I really loved all of the students’ activities. One in particular was one student group’s Jenga activity, where students were asked to write alcohol/drug/addiction/recovery related buzzwords on the blocks, and while playing the game of Jenga, they were asked to share on the word that they got from the block they picked.

This activity was especially clever, not to mention it was a low-stakes way to invite event attendees (students/faculty) into deeper conversations about recovery literacy. In giving this group feedback, I mentioned that it showed their awareness of how to make recovery discourse both accessible and participatory, as well as enlightening and fun.

Student-Led Activity: Sober Pong

Additionally, students incorporated the Kahoot game as an organizing device in the Q&A section of their events. I was new to Kahoot, but a quick learner! Student groups created QR codes and myself and their peers joined in on the fun. It was definitely engaging, and absolutely competitive (though I did come in 2nd place once).

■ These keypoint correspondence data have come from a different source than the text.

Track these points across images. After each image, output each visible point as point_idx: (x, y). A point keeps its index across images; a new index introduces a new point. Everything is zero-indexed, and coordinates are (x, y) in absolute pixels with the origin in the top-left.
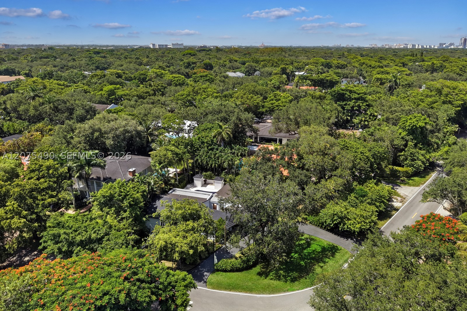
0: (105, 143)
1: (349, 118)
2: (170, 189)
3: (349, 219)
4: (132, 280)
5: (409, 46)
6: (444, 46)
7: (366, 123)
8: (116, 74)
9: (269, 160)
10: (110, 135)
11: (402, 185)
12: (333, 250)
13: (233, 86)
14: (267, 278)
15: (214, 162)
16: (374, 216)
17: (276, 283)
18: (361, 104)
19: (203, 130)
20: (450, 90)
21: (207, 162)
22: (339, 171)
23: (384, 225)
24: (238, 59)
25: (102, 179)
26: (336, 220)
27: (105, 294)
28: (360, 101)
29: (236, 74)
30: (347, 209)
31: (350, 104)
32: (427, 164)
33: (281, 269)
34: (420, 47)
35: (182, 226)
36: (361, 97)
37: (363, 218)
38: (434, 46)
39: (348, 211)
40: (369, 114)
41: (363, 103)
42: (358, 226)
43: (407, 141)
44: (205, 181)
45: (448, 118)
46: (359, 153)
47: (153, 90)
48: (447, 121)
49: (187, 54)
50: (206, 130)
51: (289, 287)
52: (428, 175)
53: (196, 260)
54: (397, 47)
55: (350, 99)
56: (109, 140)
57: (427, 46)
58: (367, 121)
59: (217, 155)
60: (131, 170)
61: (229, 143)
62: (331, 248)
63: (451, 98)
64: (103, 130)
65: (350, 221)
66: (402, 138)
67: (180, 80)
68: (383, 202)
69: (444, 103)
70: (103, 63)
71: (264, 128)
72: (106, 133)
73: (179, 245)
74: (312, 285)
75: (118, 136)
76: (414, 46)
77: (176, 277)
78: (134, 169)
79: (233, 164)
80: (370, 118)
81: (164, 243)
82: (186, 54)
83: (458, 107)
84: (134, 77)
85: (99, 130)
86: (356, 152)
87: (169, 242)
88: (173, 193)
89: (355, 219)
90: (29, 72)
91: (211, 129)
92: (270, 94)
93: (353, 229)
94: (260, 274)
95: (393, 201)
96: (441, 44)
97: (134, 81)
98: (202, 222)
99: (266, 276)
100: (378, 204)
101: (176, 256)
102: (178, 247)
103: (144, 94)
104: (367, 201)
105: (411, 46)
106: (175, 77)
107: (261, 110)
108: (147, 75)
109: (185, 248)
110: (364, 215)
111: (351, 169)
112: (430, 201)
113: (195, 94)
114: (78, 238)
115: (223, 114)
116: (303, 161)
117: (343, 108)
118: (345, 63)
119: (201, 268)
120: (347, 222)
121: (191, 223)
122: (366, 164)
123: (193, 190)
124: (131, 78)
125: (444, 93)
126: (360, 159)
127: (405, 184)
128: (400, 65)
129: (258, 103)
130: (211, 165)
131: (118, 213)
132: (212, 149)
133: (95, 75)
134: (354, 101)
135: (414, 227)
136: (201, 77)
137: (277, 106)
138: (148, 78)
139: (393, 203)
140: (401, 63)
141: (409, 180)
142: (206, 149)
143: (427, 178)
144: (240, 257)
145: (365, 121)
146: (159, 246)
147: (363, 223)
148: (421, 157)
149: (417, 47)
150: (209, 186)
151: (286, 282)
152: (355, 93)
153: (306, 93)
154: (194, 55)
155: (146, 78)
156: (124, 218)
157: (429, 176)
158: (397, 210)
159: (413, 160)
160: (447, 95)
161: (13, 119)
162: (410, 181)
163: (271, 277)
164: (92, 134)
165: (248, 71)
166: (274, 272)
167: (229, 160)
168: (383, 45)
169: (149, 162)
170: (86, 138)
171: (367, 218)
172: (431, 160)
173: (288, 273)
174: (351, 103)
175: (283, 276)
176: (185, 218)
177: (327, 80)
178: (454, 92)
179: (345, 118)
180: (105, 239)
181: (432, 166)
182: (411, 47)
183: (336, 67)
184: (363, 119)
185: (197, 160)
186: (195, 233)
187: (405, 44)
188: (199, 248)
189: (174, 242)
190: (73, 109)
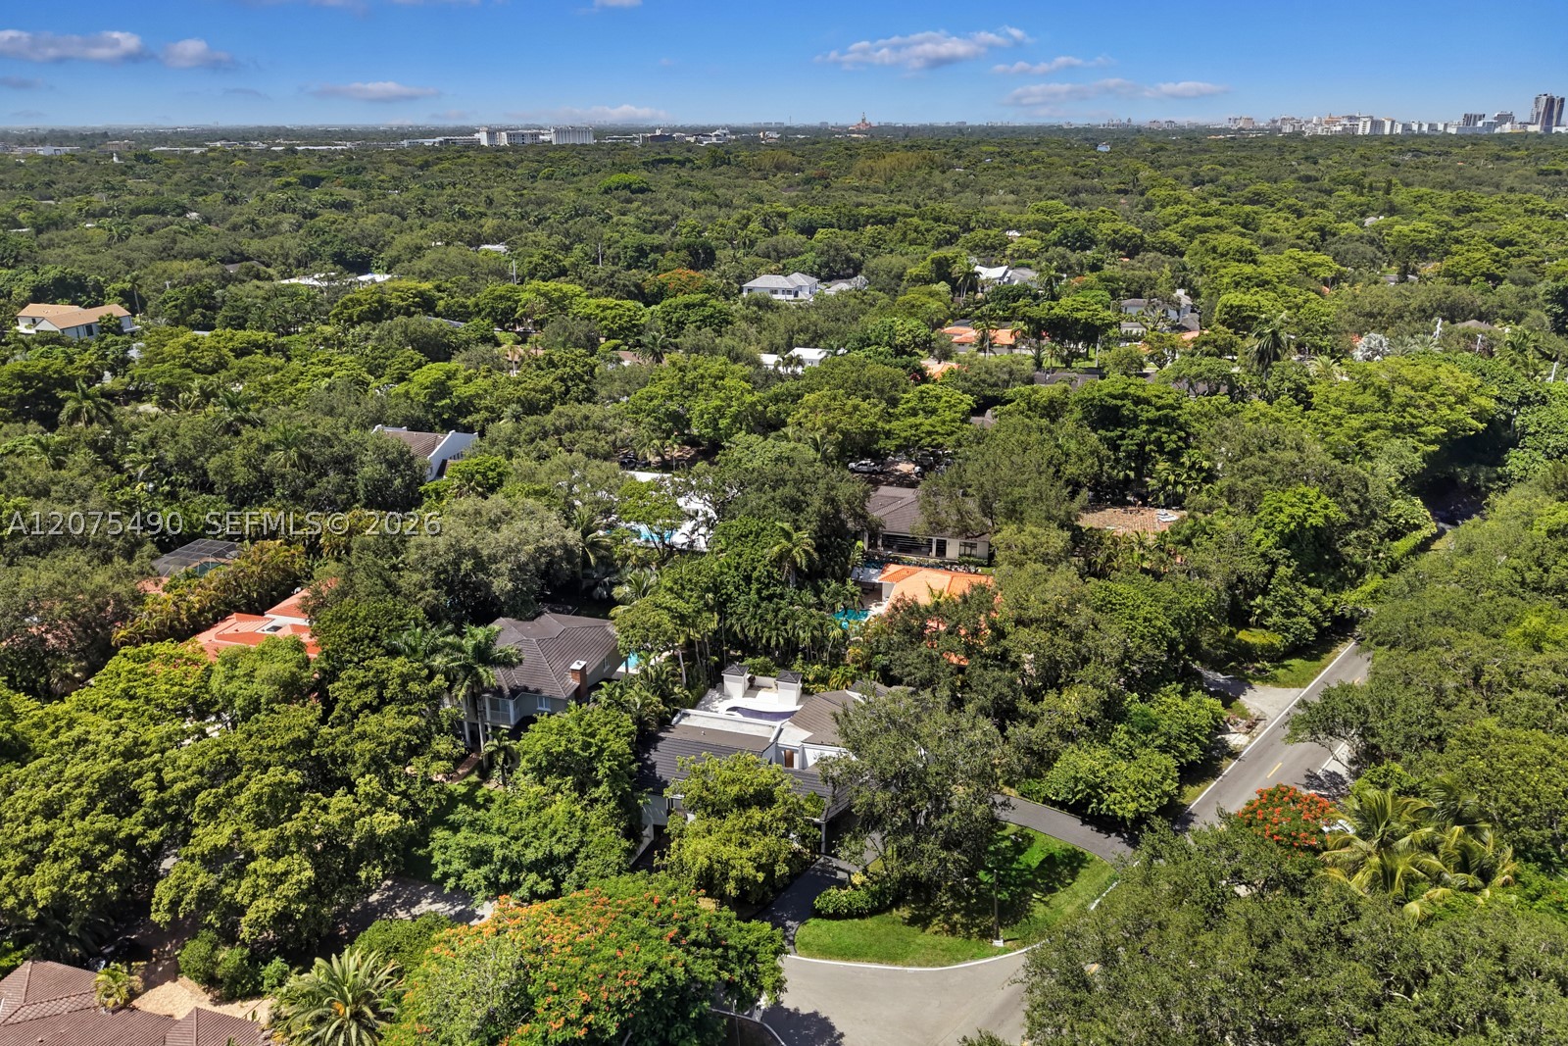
0: (488, 586)
1: (1132, 474)
2: (674, 714)
3: (1111, 789)
4: (683, 942)
5: (1361, 124)
6: (1480, 124)
7: (1180, 489)
8: (415, 296)
9: (920, 636)
10: (504, 567)
11: (1257, 685)
12: (1074, 861)
13: (786, 336)
14: (928, 931)
15: (774, 633)
16: (1169, 781)
17: (947, 940)
18: (1165, 437)
19: (738, 538)
20: (1413, 393)
21: (756, 633)
22: (1090, 668)
23: (1199, 798)
24: (790, 209)
25: (507, 691)
26: (1082, 791)
27: (651, 969)
28: (1163, 429)
29: (791, 282)
30: (1107, 765)
31: (1133, 435)
32: (1326, 624)
33: (957, 911)
34: (1399, 130)
35: (734, 820)
36: (1166, 416)
37: (1144, 786)
38: (1446, 126)
39: (1110, 769)
40: (1188, 463)
41: (1169, 434)
42: (1132, 806)
43: (1274, 563)
44: (751, 680)
45: (1401, 478)
46: (1140, 621)
47: (562, 380)
48: (1399, 486)
49: (617, 189)
50: (747, 536)
51: (975, 950)
52: (1328, 652)
53: (765, 893)
54: (1319, 132)
55: (1135, 422)
56: (500, 579)
57: (1420, 126)
58: (1183, 484)
59: (781, 615)
60: (576, 666)
61: (810, 577)
62: (1069, 857)
63: (1414, 417)
64: (485, 552)
65: (1113, 795)
66: (1263, 555)
67: (621, 317)
68: (1196, 740)
69: (1397, 429)
70: (353, 238)
71: (892, 508)
72: (493, 559)
73: (737, 863)
74: (1025, 944)
75: (522, 567)
76: (1377, 124)
77: (756, 934)
78: (583, 663)
79: (826, 638)
80: (1189, 477)
81: (706, 862)
82: (613, 186)
83: (1432, 442)
84: (477, 305)
85: (474, 553)
86: (1132, 618)
87: (714, 857)
88: (683, 722)
89: (1125, 789)
90: (133, 288)
91: (757, 535)
92: (905, 392)
93: (1120, 813)
94: (912, 921)
95: (1228, 731)
96: (1469, 119)
97: (477, 320)
98: (779, 810)
99: (925, 927)
100: (1183, 746)
101: (731, 888)
102: (734, 867)
103: (538, 395)
104: (1157, 742)
105: (1369, 124)
106: (605, 308)
107: (881, 444)
108: (517, 302)
109: (750, 870)
110: (1147, 779)
111: (1119, 663)
112: (1302, 741)
113: (686, 393)
114: (530, 855)
115: (788, 491)
116: (1004, 642)
117: (1116, 448)
118: (1138, 231)
119: (777, 910)
120: (1106, 796)
121: (756, 814)
122: (1158, 648)
123: (722, 706)
124: (466, 307)
125: (1397, 400)
126: (1142, 637)
127: (1265, 680)
128: (1312, 234)
129: (873, 425)
130: (769, 640)
131: (581, 787)
132: (770, 598)
133: (351, 300)
134: (1145, 427)
135: (1241, 816)
136: (687, 306)
137: (929, 433)
138: (521, 311)
139: (1227, 737)
140: (1315, 230)
141: (1277, 668)
142: (753, 596)
143: (1323, 662)
144: (863, 884)
145: (1176, 483)
146: (696, 869)
147: (1142, 800)
148: (1309, 608)
149: (1387, 131)
150: (761, 693)
151: (969, 938)
152: (1148, 402)
153: (1011, 373)
154: (642, 191)
155: (514, 310)
156: (596, 800)
157: (1331, 655)
158: (1234, 755)
159: (1288, 615)
160: (1404, 406)
161: (183, 492)
162: (1280, 672)
163: (936, 928)
164: (456, 564)
165: (826, 265)
166: (941, 917)
167: (815, 628)
168: (1274, 121)
169: (609, 635)
170: (438, 574)
171: (1151, 787)
172: (1337, 611)
173: (974, 919)
174: (1137, 432)
175: (962, 925)
176: (742, 803)
177: (1077, 320)
178: (1422, 398)
179: (1122, 474)
180: (581, 855)
181: (1340, 627)
182: (1367, 131)
183: (1108, 243)
184: (1172, 478)
185: (732, 625)
186: (765, 834)
187: (1350, 118)
188: (777, 868)
189: (725, 857)
190: (350, 458)
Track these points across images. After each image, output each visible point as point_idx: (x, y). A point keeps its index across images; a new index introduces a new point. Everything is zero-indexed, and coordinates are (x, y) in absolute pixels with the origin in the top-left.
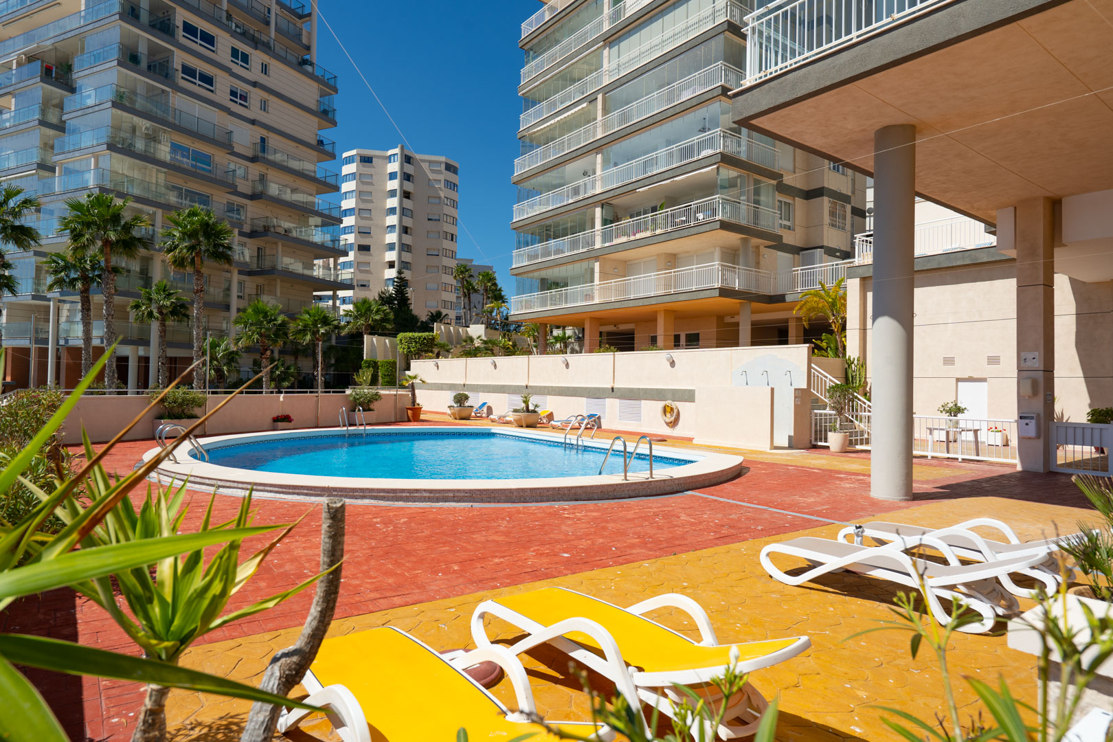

I could really see how the students worked together to construct thought-provoking questions as a way to evaluate their knowledge from the ideas shared in this course.

Student-Led Activity: Kahoot game question

When thinking back to each group’s presentation, I can honestly say that each group demonstrated an impressive ability to translate complex research into accessible materials – flyers, posters, infographics, public service announcements – crafted with rhetorical sensitivity and a clear sense of audience. I felt that their group-led activities helped drive home key concepts of both technical writing and addiction recovery contexts.

What moved me the most was seeing students engage with this work not just as a technical writing exercise, but as a form of community activism. Many students shared personal stories during group presentations, even during class writing activities and discussions, which brought a level of empathy and urgency to the writing work that surpassed what any technical writing textbook could teach.

I appreciated the way students researched other campus events and strategies that fit addiction recovery context while tailoring their assignments specifically to their current college life and their experience of “the story of the university.”

Here are my final thoughts about their progress over the entire semester: it is clear that students wrote beyond the expectations and standards of a technical writing course. Students wrote to do more than simply inform or complete an assignment.

I could see students working to challenge, to disrupt – to ask important questions, some of those questions still remain unanswered, others were rhetorical.

I could see how their interest to understand and hear each other increased, how they motivated each other to think deeply and speak out, and how they found both individual and collaborative ways to create space for discourse in campus drinking (and drugging) culture through a technical writing course. As we know, university culture still often avoids these uncomfortable truths and painstaking realities.

Student-Led Activity: “Letter to Future Me”

As a professor, I’ve learned just as much from this course mostly from students and their writing. It has reaffirmed my belief that writing can – and should – be socially engaged, ethically aware, and grounded in everyday communities and lived experiences.

Thank you to every student who showed up, who thought critically, who collaborated enthusiastically, who questioned, and who wrote and wrote this semester.

I honor your hard work. Your writing has made a real impact, and I am deeply proud of what you’ve (we’ve) created together.

Thank you for leaving me with lasting memories and so much to think about. Write on!